Posted at 6:34 PM, Feb 19, 2018
and last updated 2018-02-19 18:34:06-05

Parents are stunned by the numbers the I-Team found: numbers regarding how much school security money is given out to school districts across the state.

Year after year since the 2010-2011 school year, the state has given the same amount of money to school districts to improve school security ($64,456,019 a year).    

Shootings at Sandy Hook Elementary (2012), Pulse nightclub in Orlando, and other mass shootings over recent years never moved the needle.

"I can't understand why there would be any kind of delay in any funding that would protect our young lives" says Jeffrey Keith, a concerned Tampa father.

It's a program under the state's department of education called Safe Schools.

The program distributes money to every school district for safety and security expenses.

According to DOE documents, locally most school districts use the money to help pay for school resource officers or deputies.

And here's another interesting find, 10 years ago the program received about 10 million dollars more than it does today.
    
"There needs to be more measures on how to react to this" says Zannette Laird, a Tampa mother.

Keith adds, "There should not be a price put on the safety of our kids."

According to the Department of Education, for the last seven years, Governor Rick Scott has proposed increases for as much as $10 million a year.

But the legislature never granted it.  So year after year, shooting after shooting, the money stayed the same.

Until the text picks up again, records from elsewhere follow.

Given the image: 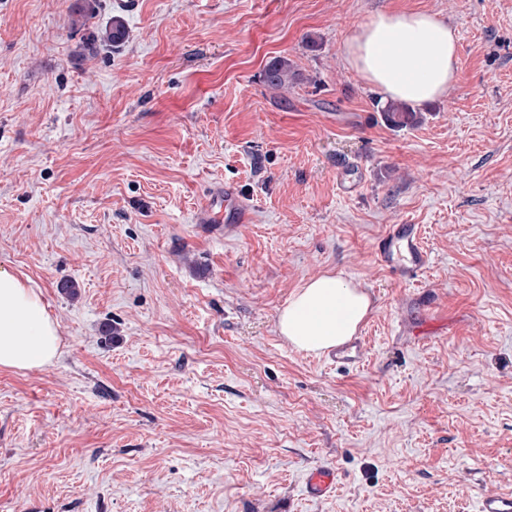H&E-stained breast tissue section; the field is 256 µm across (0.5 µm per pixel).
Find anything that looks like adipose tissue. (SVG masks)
I'll return each mask as SVG.
<instances>
[{
	"instance_id": "adipose-tissue-1",
	"label": "adipose tissue",
	"mask_w": 512,
	"mask_h": 512,
	"mask_svg": "<svg viewBox=\"0 0 512 512\" xmlns=\"http://www.w3.org/2000/svg\"><path fill=\"white\" fill-rule=\"evenodd\" d=\"M346 59L385 97L424 103L444 95L454 81L458 36L426 12H379L347 41ZM370 307L359 285L324 273L293 292L277 329L296 349L319 353L354 336ZM59 353L58 325L39 288L0 267V368L42 367Z\"/></svg>"
}]
</instances>
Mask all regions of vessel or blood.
<instances>
[{
    "label": "vessel or blood",
    "mask_w": 512,
    "mask_h": 512,
    "mask_svg": "<svg viewBox=\"0 0 512 512\" xmlns=\"http://www.w3.org/2000/svg\"><path fill=\"white\" fill-rule=\"evenodd\" d=\"M196 220L201 224H249L253 222L254 214L248 199L239 190L218 185L202 204ZM374 253L403 282L417 279L429 263V253L418 226L414 224L389 225L378 239ZM364 357L362 339L358 336L329 350L326 355L329 363L351 368L359 367ZM304 485L307 497L327 500L336 492L338 476L332 468L316 467L306 473ZM477 512H512V493L486 490L480 497Z\"/></svg>",
    "instance_id": "vessel-or-blood-1"
}]
</instances>
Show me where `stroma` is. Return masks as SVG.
<instances>
[{
	"label": "stroma",
	"mask_w": 512,
	"mask_h": 512,
	"mask_svg": "<svg viewBox=\"0 0 512 512\" xmlns=\"http://www.w3.org/2000/svg\"><path fill=\"white\" fill-rule=\"evenodd\" d=\"M75 6L0 0V266L62 338L0 369V512H476L512 491V0ZM386 10L458 34L453 84L403 128L345 60ZM115 19L125 42L89 41ZM279 56L285 90L262 80ZM218 182L252 223H196ZM392 224L420 227L414 282L375 259ZM326 272L372 302L354 370L276 327ZM320 464L329 500L304 493ZM296 73L286 57L274 58L265 68L263 73L264 83L273 89H288L293 83ZM305 494L315 500H327L334 496L338 486V476L330 467H316L309 470L304 479Z\"/></svg>",
	"instance_id": "35a3bbf8"
}]
</instances>
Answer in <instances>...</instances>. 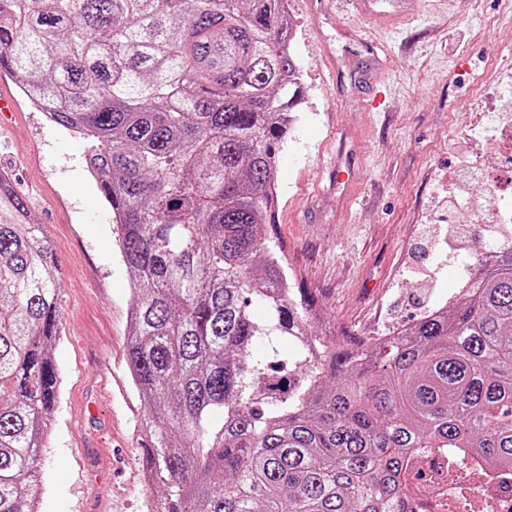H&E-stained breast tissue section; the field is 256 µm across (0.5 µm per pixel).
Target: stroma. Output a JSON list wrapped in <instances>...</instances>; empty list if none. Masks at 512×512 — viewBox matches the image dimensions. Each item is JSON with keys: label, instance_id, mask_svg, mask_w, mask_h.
Wrapping results in <instances>:
<instances>
[{"label": "stroma", "instance_id": "stroma-1", "mask_svg": "<svg viewBox=\"0 0 512 512\" xmlns=\"http://www.w3.org/2000/svg\"><path fill=\"white\" fill-rule=\"evenodd\" d=\"M335 13L288 0L303 74L298 120L278 156L277 238L295 287L315 303L317 333L369 336L411 323L457 292L459 276L498 234L472 164L506 168L512 133V0H417L408 15ZM379 38L368 53L362 43ZM375 65L384 94L359 75ZM15 112L0 127V172L25 199L56 255L61 374L38 482L39 512H144L159 496L142 468L146 417L125 363L132 274L112 214L85 168L84 139L46 121L10 75ZM355 175L346 202L337 169ZM463 194L461 207L449 196Z\"/></svg>", "mask_w": 512, "mask_h": 512}]
</instances>
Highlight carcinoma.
Wrapping results in <instances>:
<instances>
[{
    "label": "carcinoma",
    "mask_w": 512,
    "mask_h": 512,
    "mask_svg": "<svg viewBox=\"0 0 512 512\" xmlns=\"http://www.w3.org/2000/svg\"><path fill=\"white\" fill-rule=\"evenodd\" d=\"M287 5L0 0V68L90 143L133 275L125 361L148 411L143 467L164 487L146 512H403L416 448L512 472L511 250L380 342L309 330L272 236L302 85ZM56 271L0 176V512H37L25 487L59 396Z\"/></svg>",
    "instance_id": "obj_1"
}]
</instances>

The governor's spokesperson Lauren Schenone tells us, "For the last seven years, governor Scott has consistently proposed increases in the safe schools fund. School safety is of critical importance and will be a topic of discussion at the meetings he announced this week in Tallahassee."  
    
The Department of Education refused to let us speak with the Safe Schools Program Director.
We're told Florida's house speaker will be discussing "significant investments" in funding better school security as early as Tuesday.